Falso, a 55-year-old Galeville resident who occurs to be Deaf, cherishes reminiscences of skating at Empire Skates East throughout from the DeWitt Drive-In theaters.

“As a teenager, I skated there almost every Friday and Saturday night,” he wrote in an electronic mail. “And I skated at every rink that was operational in Central NY from the late 1970s to 2000s. Places like Sports-O-Rama where I worked for a year and created some murals there. I also went to Floss’s, Skate-n-Place and Reva Rollerdrome in Auburn among others.”

An novice historian, Falso applies his background in family tree, artwork, structure and design alongside along with his skating expertise to knowledgeably add new profiles of former rinks to the website each day.

“Since I love history, it’s rewarding to learn about something old which is new to me,” he wrote. 

Dead-Rinks is clearly a labor of affection. He tirelessly lists former rinks accompanied by geographical particulars and images. Attracting an estimated 900 views weekly, the website apparently pleases skaters who bear in mind previous arenas equivalent to Sports-O-Rama, Empire Skates East and West regionally.
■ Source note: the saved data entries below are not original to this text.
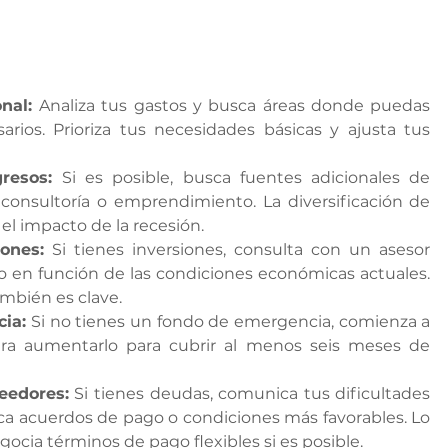
nal:
 Analiza tus gastos y busca áreas donde puedas 
arios. Prioriza tus necesidades básicas y ajusta tus 
resos:
 Si es posible, busca fuentes adicionales de 
 consultoría o emprendimiento. La diversificación de 
el impacto de la recesión.
iones:
 Si tienes inversiones, consulta con un asesor 
lio en función de las condiciones económicas actuales. 
ambién es clave.
ia:
 Si no tienes un fondo de emergencia, comienza a 
dera aumentarlo para cubrir al menos seis meses de 
eedores:
 Si tienes deudas, comunica tus dificultades 
ca acuerdos de pago o condiciones más favorables. Lo 
ocia términos de pago flexibles si es posible.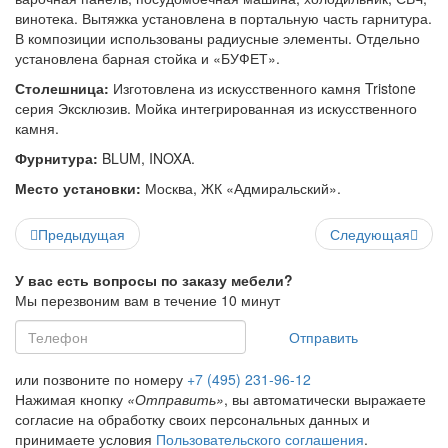
винотека. Вытяжка установлена в портальную часть гарнитура.
В композиции использованы радиусные элементы. Отдельно
установлена барная стойка и «БУФЕТ».
Столешница:
Изготовлена из искусственного камня Tristone
серия Эксклюзив. Мойка интегрированная из искусственного
камня.
Фурнитура:
BLUM, INOXA.
Место установки:
Москва, ЖК «Адмиральский».
Предыдущая
Следующая
У вас есть вопросы по заказу мебели?
Мы перезвоним вам в течение 10 минут
Отправить
или позвоните по номеру
+7 (495) 231-96-12
Нажимая кнопку
«Отправить»
, вы автоматически выражаете
согласие на обработку своих персональных данных и
принимаете условия
Пользовательского соглашения
.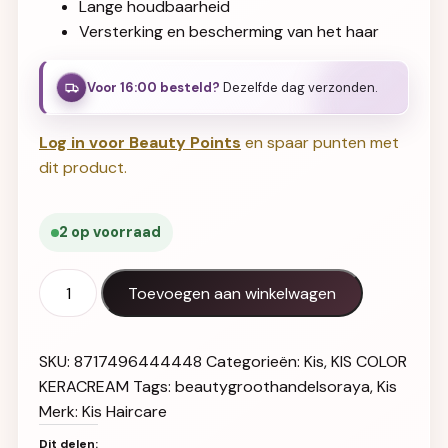
Lange houdbaarheid
Versterking en bescherming van het haar
Voor 16:00 besteld?
Dezelfde dag verzonden.
Log in voor Beauty Points
en spaar punten met
dit product.
2 op voorraad
KIS Color KeraCream 2N aantal
Toevoegen aan winkelwagen
SKU:
8717496444448
Categorieën:
Kis
,
KIS COLOR
KERACREAM
Tags:
beautygroothandelsoraya
,
Kis
Merk:
Kis Haircare
Dit delen:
But the Falso profiles tons of of arenas from all throughout America and world wide.  

Rinks equivalent to Empire Disco in Brooklyn the place Roller Disco was born. The Rink from Eighteen Eighties New Orleans is now a purchasing plaza with the constructing intact, and residences now stand the place the National Arena as soon as stood in Washington, D.C.
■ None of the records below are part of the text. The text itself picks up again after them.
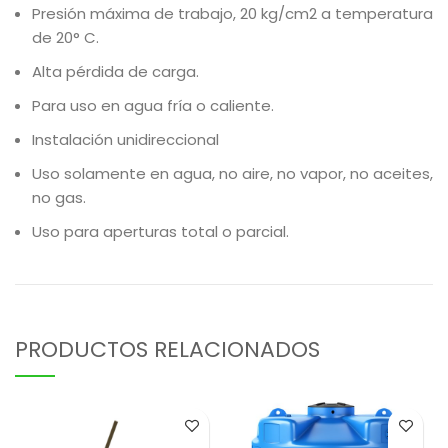
Presión máxima de trabajo, 20 kg/cm2 a temperatura
de 20° C.
Alta pérdida de carga.
Para uso en agua fría o caliente.
Instalación unidireccional
Uso solamente en agua, no aire, no vapor, no aceites,
no gas.
Uso para aperturas total o parcial.
PRODUCTOS RELACIONADOS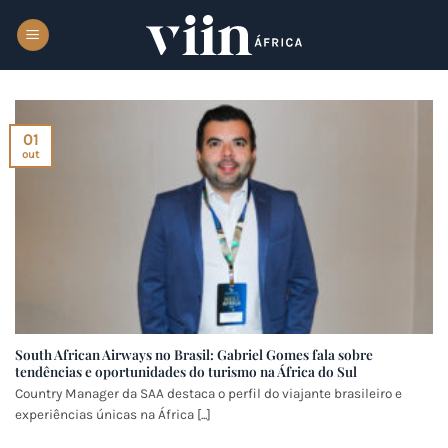
Skip
to
content
01
out
South African Airways no Brasil: Gabriel Gomes fala sobre
tendências e oportunidades do turismo na África do Sul
Country Manager da SAA destaca o perfil do viajante brasileiro e
experiências únicas na África [...]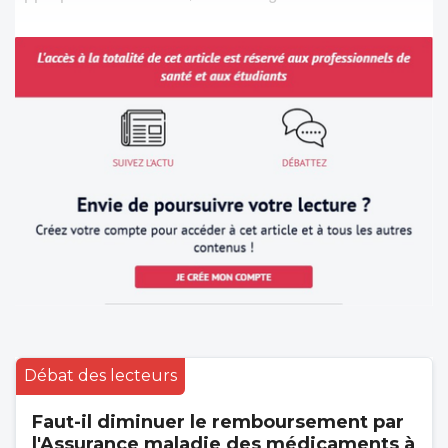
Débat des lecteurs
Faut-il diminuer le remboursement par
l'Assurance maladie des médicaments à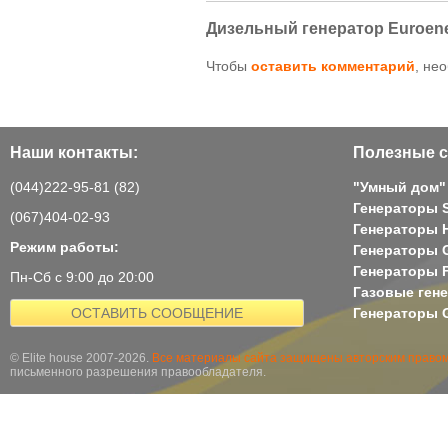
Дизельный генератор Euroen
Чтобы
оставить комментарий
, не
Наши контакты:
Полезные с
(044)222-95-81 (82)
"Умный дом"
Генераторы 
(067)404-02-93
Генераторы H
Режим работы:
Генераторы 
Генераторы 
Пн-Сб с 9:00 до 20:00
Газовые ген
ОСТАВИТЬ СООБЩЕНИЕ
Генераторы G
© Elite house 2007-2026.
Все материалы сайта защищены авторским правом
письменного разрешения правообладателя.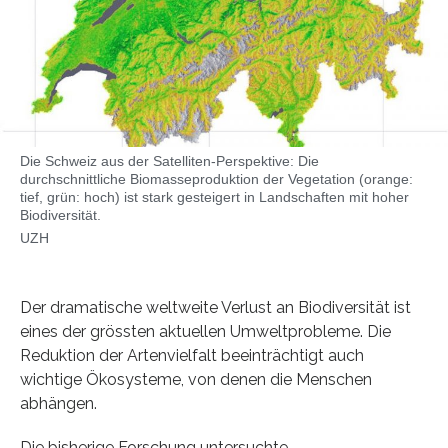
Die Schweiz aus der Satelliten-Perspektive: Die
durchschnittliche Biomasseproduktion der Vegetation (orange:
tief, grün: hoch) ist stark gesteigert in Landschaften mit hoher
Biodiversität.
UZH
Der dramatische weltweite Verlust an Biodiversität ist
eines der grössten aktuellen Umweltprobleme. Die
Reduktion der Artenvielfalt beeinträchtigt auch
wichtige Ökosysteme, von denen die Menschen
abhängen.
Die bisherige Forschung untersuchte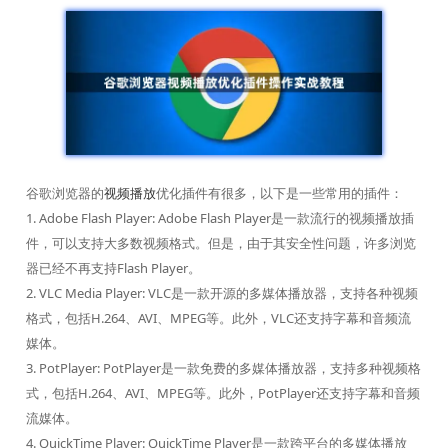
谷歌浏览器的
视频播放
优化插件有很多，以下是一些常用的插件：
1. Adobe Flash Player: Adobe Flash Player是一款流行的视频播放插
件，可以支持大多数视频格式。但是，由于其安全性问题，许多浏览
器已经不再支持Flash Player。
2. VLC Media Player: VLC是一款开源的多媒体播放器，支持各种视频
格式，包括H.264、AVI、MPEG等。此外，VLC还支持字幕和音频流
媒体。
3. PotPlayer: PotPlayer是一款免费的多媒体播放器，支持多种视频格
式，包括H.264、AVI、MPEG等。此外，PotPlayer还支持字幕和音频
流媒体。
4. QuickTime Player: QuickTime Player是一款跨平台的多媒体播放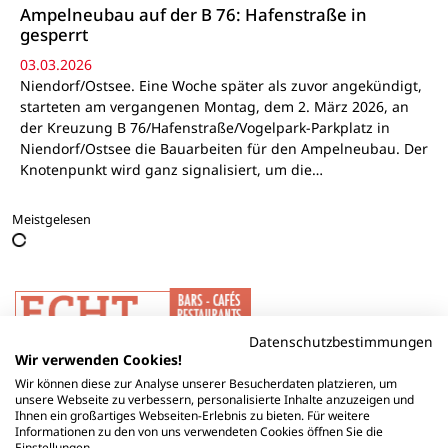
Ampelneubau auf der B 76: Hafenstraße in
gesperrt
03.03.2026
Niendorf/Ostsee. Eine Woche später als zuvor angekündigt,
starteten am vergangenen Montag, dem 2. März 2026, an
der Kreuzung B 76/Hafenstraße/Vogelpark-Parkplatz in
Niendorf/Ostsee die Bauarbeiten für den Ampelneubau. Der
Knotenpunkt wird ganz signalisiert, um die…
Meistgelesen
Datenschutzbestimmungen
Wir verwenden Cookies!
Wir können diese zur Analyse unserer Besucherdaten platzieren, um
unsere Webseite zu verbessern, personalisierte Inhalte anzuzeigen und
Ihnen ein großartiges Webseiten-Erlebnis zu bieten. Für weitere
Informationen zu den von uns verwendeten Cookies öffnen Sie die
Einstellungen.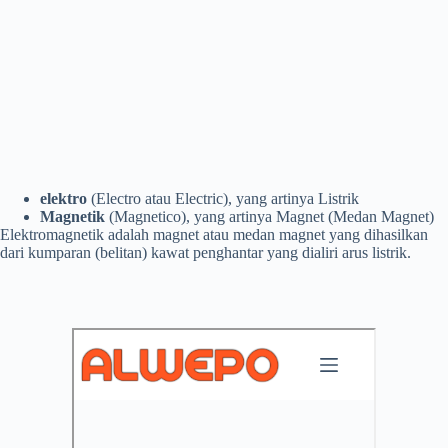
elektro
(Electro atau Electric), yang artinya Listrik
Magnetik
(Magnetico), yang artinya Magnet (Medan Magnet)
Elektromagnetik adalah magnet atau medan magnet yang dihasilkan
dari kumparan (belitan) kawat penghantar yang dialiri arus listrik.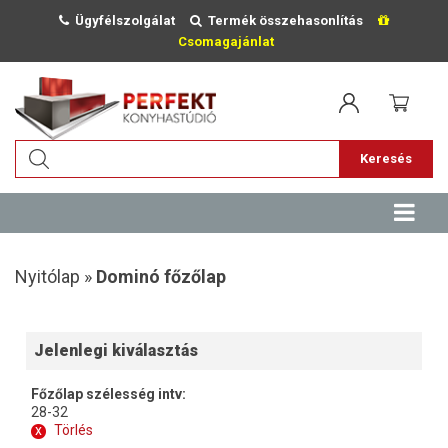
Ügyfélszolgálat
Termék összehasonlítás
Csomagajánlat
Keresés
Nyitólap »
Dominó főzőlap
Jelenlegi kiválasztás
Főzőlap szélesség intv:
28-32
x
Törlés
Falso remembers skating at Floss’s within the hamlet of Memphis within the city of Van Buren, and his web site runs a shade photograph of the now-broken-down constructing on a humble stretch of farmland.

The black-and-white photograph of Mattydale’s Sports-O-Rama was shot in the midst of a Nineteen Seventies’ winter, with snowdrifts filling the car parking zone in entrance of the Bit’O West tavern.

“Yes, it’s a huge project,” Falso admits. “The most difficult thing is finding information on much older rinks that closed before 1990. The older it is, the harder it is.”

Occasionally he finds an archived newspaper article about curler skating, which could be useful. 

Mark Falso is a white man with white hair and glasses. He is wearing a black suit and gray patterned tie. He is posing in front of a watercolor background.Historian and curler rink fanatic Mark Falso curates the website dead-rinks.weebly.com, compiling info on defunct roller-skating rinks.

For more moderen rinks, Falso can entry actual property and enterprise info on-line, however such databases by no means existed for historic rinks.

A touch of unhappiness overshadows the Dead-Rinks venture.

“The list continues to grow daily and always will because rinks are closing due to people using cell phones, home-based video games, streaming, social networking online, drones and other activities being created anew,” Falso notes.